Tuesday, September 24, 2013

Thank you, Elton John ...


.... for this morning's problem!

Don't you hate it when you have a song on your brain ... and you don't know the words?

This is a problem with Zumba class because there are these Zumba numbers running through your head and a lot of the time, even in class hearing the thing, you can't catch most of the words. So you have just a shard of it stuck in your mind.

"Yo, I'm standin' here with chocolate meltin' on my hands ..."

"The following is not a test, DEEJAY!"

Enough already!

On the other end of the spectrum this sort of problem also occurs with classical songs or opera arias. One day I hope to learn all the words to Mozart's "Non So Piu ..."

...

from "The Marriage of Figaro," but I do not know much Italian and after the first line or so I am stuck.

Anyway, this morning I wake up, I am loading up the coffee percolator, and for some reason there is one song in me and it has to come out and it is Elton John's "Goodbye Yellow Brick Road."

I think the reason it was on my mind was the other night when I had to Tweet about the Emmy Awards, I was hoping old Elton, in his Liberace tribute, would at least come up with a good song. He does not have the piano chops but at least you expect a good song. Which we did not get. And this was my subconscious dealing with the situation, going, "Well, Elton John has written some songs I like."

The trouble is, I have heard them a million times but I don't know the words. I guess I have never listened that carefully. So this is me singing "Goodbye Yellow Brick Road":

"So goodbye la la la la la
Where the la la la la la la la
You can't keep me in your penthouse
I'm going back to my plough.
Back to la la la la la la
La la la la la la la
Because I know my future lies
Beyond the Yellow Brick Whoooooaaaaaaa...."

That was when I almost submerged the percolator in dishwater. I always almost forget that you cannot!

Notice that I spelled plough the British way. It is because Elton John is British! Speaking of the plough, I always like him for that reference to the Roman statesman Cincinnatus. Lucius Quinctius Cincinnatus owned a farm and wanted to go back to his plow, and he did, but when Rome needed his service again, he answered the call.

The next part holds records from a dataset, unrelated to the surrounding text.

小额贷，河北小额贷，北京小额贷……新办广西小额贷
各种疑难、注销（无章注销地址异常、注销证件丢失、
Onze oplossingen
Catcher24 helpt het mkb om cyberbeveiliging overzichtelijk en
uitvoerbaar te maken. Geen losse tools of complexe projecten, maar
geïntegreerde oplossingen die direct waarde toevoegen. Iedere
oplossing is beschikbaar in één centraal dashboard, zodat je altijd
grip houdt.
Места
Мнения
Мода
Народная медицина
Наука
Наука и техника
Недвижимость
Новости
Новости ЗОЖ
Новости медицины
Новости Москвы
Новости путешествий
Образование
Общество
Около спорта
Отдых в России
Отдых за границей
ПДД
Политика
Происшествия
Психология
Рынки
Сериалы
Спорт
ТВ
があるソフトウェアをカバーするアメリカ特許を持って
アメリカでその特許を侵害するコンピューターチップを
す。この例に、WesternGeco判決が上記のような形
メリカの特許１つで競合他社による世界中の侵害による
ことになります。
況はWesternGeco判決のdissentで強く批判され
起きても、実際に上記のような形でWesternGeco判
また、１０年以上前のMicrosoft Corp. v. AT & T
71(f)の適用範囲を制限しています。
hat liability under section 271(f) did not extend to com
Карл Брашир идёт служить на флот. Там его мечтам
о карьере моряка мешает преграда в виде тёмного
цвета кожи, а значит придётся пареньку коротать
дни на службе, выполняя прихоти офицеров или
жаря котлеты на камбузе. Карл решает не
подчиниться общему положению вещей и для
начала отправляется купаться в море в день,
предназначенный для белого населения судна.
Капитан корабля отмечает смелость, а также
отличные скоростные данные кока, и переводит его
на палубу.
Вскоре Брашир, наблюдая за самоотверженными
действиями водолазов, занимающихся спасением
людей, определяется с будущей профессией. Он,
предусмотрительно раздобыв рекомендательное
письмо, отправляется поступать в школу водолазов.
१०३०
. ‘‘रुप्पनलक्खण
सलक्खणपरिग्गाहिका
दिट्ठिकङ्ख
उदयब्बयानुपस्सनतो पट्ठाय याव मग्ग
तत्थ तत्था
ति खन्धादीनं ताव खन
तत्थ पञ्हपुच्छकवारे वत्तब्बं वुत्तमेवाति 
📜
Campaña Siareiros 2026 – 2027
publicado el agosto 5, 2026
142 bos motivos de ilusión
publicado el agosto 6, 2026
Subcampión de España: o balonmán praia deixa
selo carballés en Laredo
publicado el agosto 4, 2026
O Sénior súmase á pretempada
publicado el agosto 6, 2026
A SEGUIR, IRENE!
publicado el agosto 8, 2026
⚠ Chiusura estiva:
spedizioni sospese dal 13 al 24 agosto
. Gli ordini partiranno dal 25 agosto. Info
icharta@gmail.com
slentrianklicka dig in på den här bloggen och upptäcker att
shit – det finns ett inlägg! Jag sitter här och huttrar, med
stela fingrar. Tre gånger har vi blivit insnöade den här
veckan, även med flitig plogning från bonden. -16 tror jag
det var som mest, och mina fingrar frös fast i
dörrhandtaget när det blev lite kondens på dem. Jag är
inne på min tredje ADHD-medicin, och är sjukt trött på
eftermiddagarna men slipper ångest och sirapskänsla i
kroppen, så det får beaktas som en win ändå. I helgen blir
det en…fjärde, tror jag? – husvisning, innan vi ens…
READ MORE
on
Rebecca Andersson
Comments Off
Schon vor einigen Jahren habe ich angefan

In Latin class you always learn the story of Cincinnatus and his plow.

You have to wonder, you know, if you stopped a kid on the street in Cincinnati and asked him or her who the city was named after, if the kid would be able to tell you.

Oh well. All this rumination and I am still stuck with my original problem.

"Back to la la la la la la
Where the la la la la la la la..."

Got to nip this in the bud otherwise this will be a long day. Administer Brahms immediately!